NEW YORK: After a string of losses, ExxonMobil and Chevron on Friday both reported a return to profitability in the first quarter, bolstered by a significant jump in oil prices.
The results, which come amid a similar round of profits by Royal Dutch Shell, Total and other European petroleum giants, point to a much-improved demand outlook compared with last year, when oil prices tumbled midway through the first quarter as the coronavirus crisis shuttered large parts of the economy, reports AFP.“Earnings strengthened primarily due to higher oil prices as the economy recovers,” said Chevron Chief Executive Mike Wirth.
Yet larger petroleum companies still face major challenges, including campaigns from activist shareholders at annual meetings next month over their response to climate change.
Both US oil firms also face weakness in their downstream business amid tepid demand for petroleum products, especially jet fuel.
ExxonMobil, which reported losses in all four quarters in 2020, reported profits of $2.7 billion in the first quarter. Revenues rose 5.3 percent to $59.1 billion.

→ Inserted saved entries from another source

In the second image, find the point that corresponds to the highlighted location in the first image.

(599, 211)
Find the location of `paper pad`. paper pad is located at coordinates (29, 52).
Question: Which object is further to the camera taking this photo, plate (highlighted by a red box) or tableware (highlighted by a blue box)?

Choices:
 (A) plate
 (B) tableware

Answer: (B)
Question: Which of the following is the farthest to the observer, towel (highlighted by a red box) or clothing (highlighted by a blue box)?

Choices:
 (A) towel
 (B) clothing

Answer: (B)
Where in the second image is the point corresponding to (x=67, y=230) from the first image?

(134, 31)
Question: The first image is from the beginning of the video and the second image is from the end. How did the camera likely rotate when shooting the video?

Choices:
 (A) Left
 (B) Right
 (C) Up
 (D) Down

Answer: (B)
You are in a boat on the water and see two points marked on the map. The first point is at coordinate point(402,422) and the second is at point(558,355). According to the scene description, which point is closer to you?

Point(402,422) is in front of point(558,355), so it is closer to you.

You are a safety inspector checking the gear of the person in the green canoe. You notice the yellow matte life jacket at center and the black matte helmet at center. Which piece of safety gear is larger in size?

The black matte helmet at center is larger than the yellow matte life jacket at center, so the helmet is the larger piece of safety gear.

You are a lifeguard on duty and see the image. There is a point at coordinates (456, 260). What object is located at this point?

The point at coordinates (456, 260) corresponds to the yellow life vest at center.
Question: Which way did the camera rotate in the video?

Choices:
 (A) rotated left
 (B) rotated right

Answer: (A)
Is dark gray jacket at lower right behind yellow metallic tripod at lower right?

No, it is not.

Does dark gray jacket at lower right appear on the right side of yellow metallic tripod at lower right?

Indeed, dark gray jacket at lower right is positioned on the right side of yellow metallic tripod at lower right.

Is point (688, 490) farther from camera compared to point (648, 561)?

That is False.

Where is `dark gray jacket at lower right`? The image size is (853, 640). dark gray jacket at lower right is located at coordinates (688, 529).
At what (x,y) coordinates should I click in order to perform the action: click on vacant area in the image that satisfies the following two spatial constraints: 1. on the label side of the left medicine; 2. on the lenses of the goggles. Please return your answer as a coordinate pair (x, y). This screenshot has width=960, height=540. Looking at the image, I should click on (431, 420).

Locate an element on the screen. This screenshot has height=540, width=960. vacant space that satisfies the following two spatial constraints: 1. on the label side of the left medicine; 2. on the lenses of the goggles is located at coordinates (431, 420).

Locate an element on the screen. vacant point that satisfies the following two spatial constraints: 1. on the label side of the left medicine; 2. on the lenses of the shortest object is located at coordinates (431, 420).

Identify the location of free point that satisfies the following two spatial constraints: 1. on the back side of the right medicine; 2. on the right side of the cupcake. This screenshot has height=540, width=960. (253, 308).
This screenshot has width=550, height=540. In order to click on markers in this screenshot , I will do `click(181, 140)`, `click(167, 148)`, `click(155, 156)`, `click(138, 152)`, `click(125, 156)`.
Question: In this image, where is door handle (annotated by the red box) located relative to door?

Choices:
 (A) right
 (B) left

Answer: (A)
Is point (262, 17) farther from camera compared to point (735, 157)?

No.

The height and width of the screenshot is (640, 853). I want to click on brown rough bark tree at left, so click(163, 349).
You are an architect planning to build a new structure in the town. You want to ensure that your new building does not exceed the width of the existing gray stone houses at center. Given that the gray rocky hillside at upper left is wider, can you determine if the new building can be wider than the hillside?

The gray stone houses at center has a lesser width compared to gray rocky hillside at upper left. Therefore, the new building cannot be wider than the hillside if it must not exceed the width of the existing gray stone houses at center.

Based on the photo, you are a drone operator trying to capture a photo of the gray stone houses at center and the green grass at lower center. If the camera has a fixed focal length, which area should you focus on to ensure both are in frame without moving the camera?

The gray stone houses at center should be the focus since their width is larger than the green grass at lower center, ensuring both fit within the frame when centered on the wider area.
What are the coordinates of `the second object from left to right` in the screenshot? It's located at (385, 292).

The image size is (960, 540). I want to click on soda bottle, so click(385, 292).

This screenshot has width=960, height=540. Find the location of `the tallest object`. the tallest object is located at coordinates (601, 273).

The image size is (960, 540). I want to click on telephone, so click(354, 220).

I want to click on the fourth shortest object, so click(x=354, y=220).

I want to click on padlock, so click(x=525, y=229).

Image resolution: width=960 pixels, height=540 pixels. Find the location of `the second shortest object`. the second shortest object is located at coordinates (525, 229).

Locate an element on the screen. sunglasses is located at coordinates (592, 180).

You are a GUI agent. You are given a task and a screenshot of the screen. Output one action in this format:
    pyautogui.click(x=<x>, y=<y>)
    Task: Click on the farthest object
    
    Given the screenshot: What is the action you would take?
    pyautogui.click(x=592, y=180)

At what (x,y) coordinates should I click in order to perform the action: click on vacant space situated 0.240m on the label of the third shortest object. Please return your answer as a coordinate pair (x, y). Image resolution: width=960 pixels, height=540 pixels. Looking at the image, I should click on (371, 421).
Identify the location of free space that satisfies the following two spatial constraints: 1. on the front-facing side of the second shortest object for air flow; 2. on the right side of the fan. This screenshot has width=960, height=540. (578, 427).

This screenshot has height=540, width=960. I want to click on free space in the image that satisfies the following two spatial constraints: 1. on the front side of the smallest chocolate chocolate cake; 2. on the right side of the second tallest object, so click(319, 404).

The company said its average price for crude oil sold rose 42 percent compared with the fourth quarter, while natural gas prices rose by 33 percent.
Conditions in the downstream business improved from the fourth quarter, “but remained below 10-year lows driven by market oversupply and high product inventory levels,” ExxonMobil said.But the company saw heady conditions in its chemical business, where profits surged due to “continued strong demand, global shipping constraints and ongoing supply disruptions, particularly in North America.”
At Chevron, which reported losses the last three quarter, earnings came in at $1.4 billion, down 61.7 percent from the year-ago period, due in part to a steep drop in downstream profits.
Revenues rose 1.7 percent to $32 billion.
Chevron also benefited from higher oil prices compared with the 2020 period, although international natural gas prices fell in the most recent quarter compared with the year-ago period.
With companies like Total and BP undertaking renewable energy investment and committing to net-zero emissions targets, the US oil giants are under increased pressure to address climate change.
ExxonMobil said it made progress on its “energy transition strategy,” which would see it develop large-scale projects for carbon capture and storage (CCS).